Through the process of photolysis, sunlight produces a vast amount of highly reactive oxygen atoms from a small amount of nitrogen dioxide. (A reaction is taking place through which single oxygen molecules consisting of two oxygen atoms are dissociated to form oxygen atoms.) The resulting oxygen atoms bond with oxygen molecules, forming ozone, and with other organic compounds in exhaust gas, forming peroxides. Ozone and peroxides are a source of eye and throat irritation.
Another global environmental issue we face is the greenhouse effect. Agriculture and horticulture widely employ greenhouses made of glass or vinyl. These materials allow visible light and near-infrared rays in the wavelength range between 400 nm to 3,000 nm to easily pass through, while making it difficult for infrared rays between 10,000 nm and 20,000 nm to do so.
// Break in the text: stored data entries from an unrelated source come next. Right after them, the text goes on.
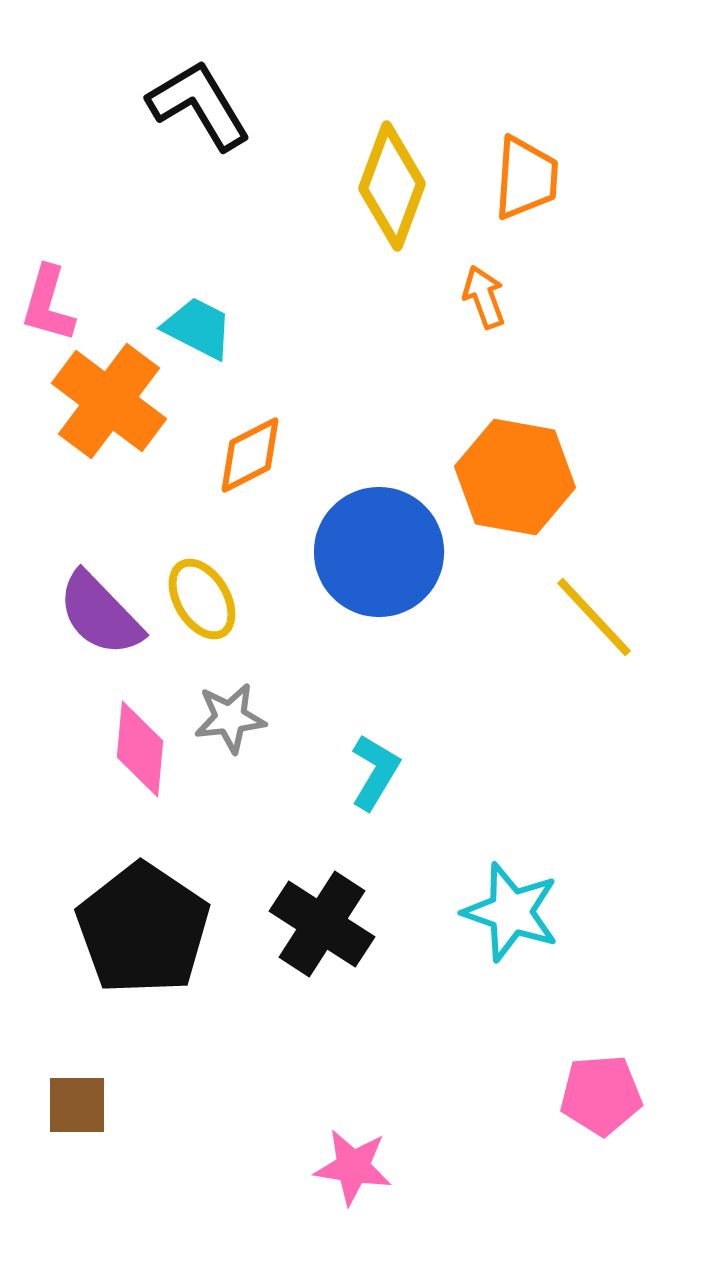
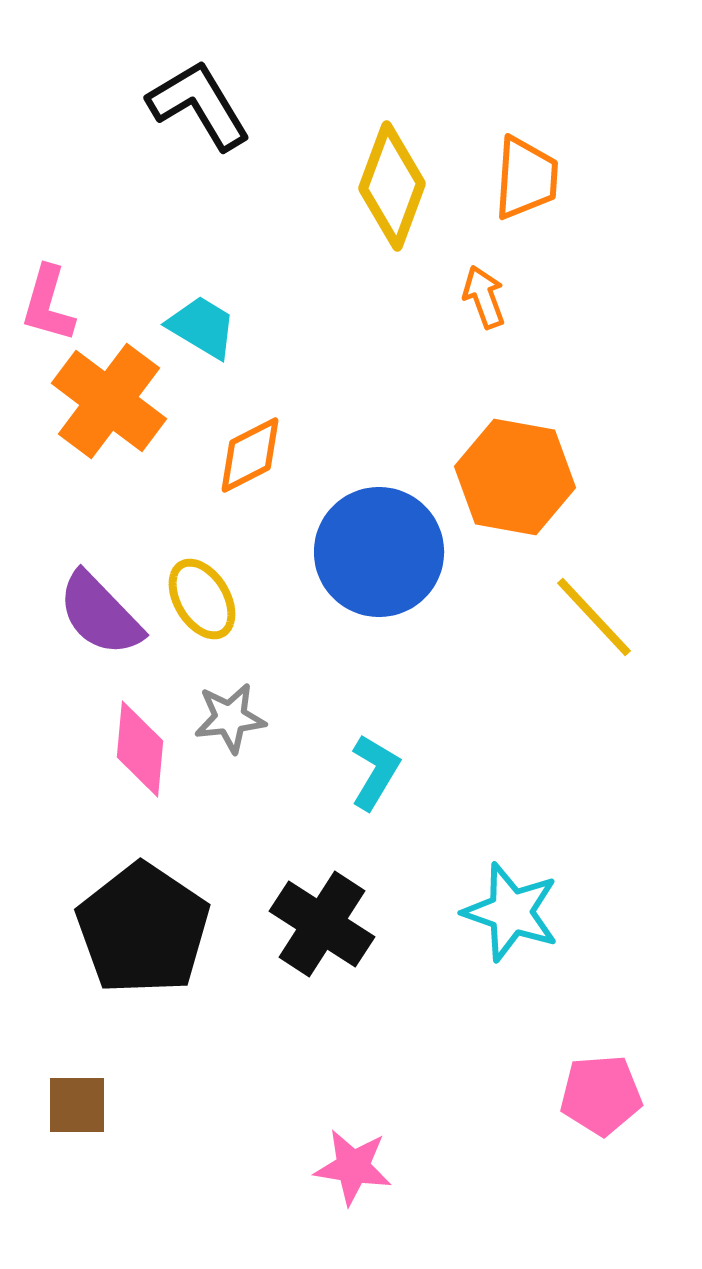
cyan trapezoid: moved 4 px right, 1 px up; rotated 4 degrees clockwise
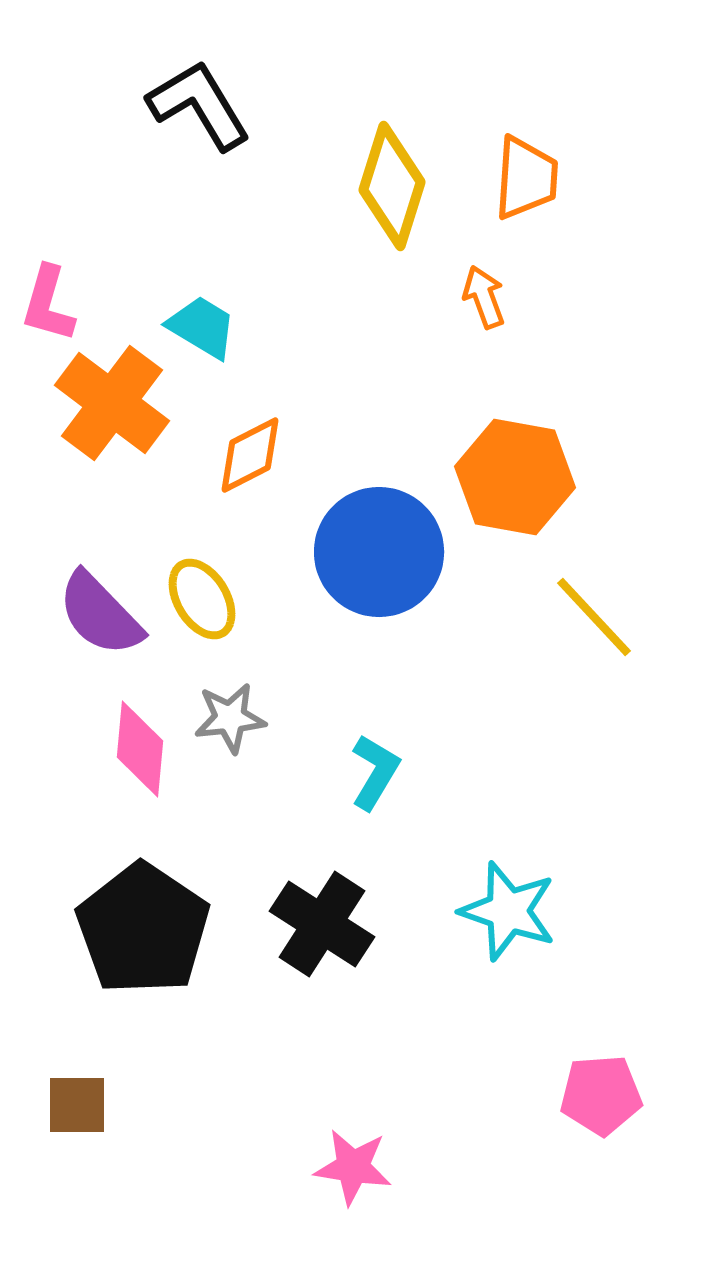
yellow diamond: rotated 3 degrees counterclockwise
orange cross: moved 3 px right, 2 px down
cyan star: moved 3 px left, 1 px up
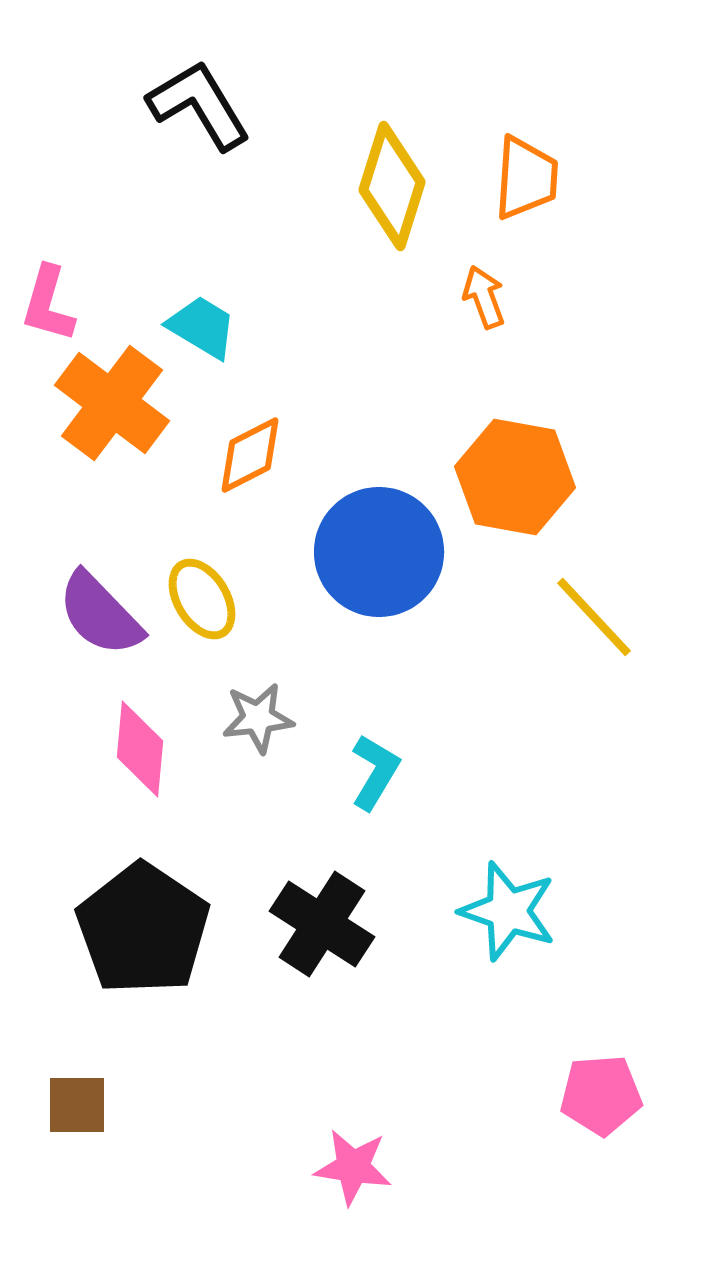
gray star: moved 28 px right
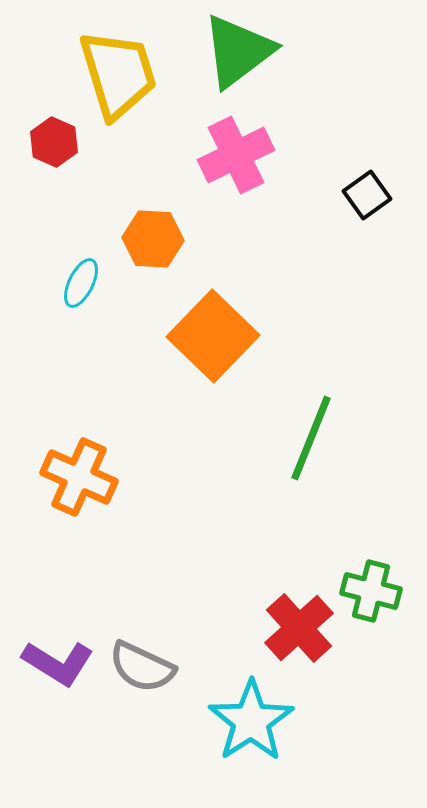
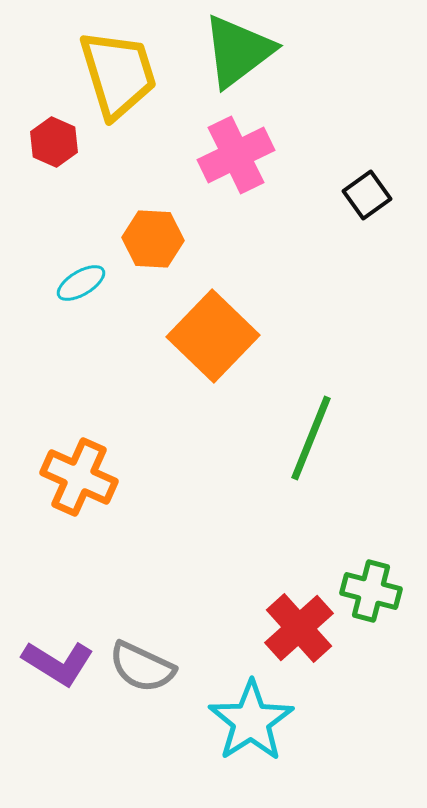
cyan ellipse: rotated 33 degrees clockwise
Infrared rays play a central role in the radiation of heat, which is why the inside of a greenhouse heats up. Water vapor such as clouds, carbon dioxide, methane, and Freon are some of the gases that have the same effect on the earth as glass and vinyl do on greenhouses.
They are therefore called greenhouse gases. The specific heats of these gases are larger than that of air, which comprises mostly oxygen and nitrogen, so it becomes difficult to lower the temperature of these gases once it begins to rise. Until today, the earth's temperature has been determined through a precise balance between the atmosphere and the plant and animal ecosystem. However, the greenhouse effect is progressing owing to recent rapid increases in carbon dioxide, and concerns are that this will lead to a rise in atmospheric temperature around the world.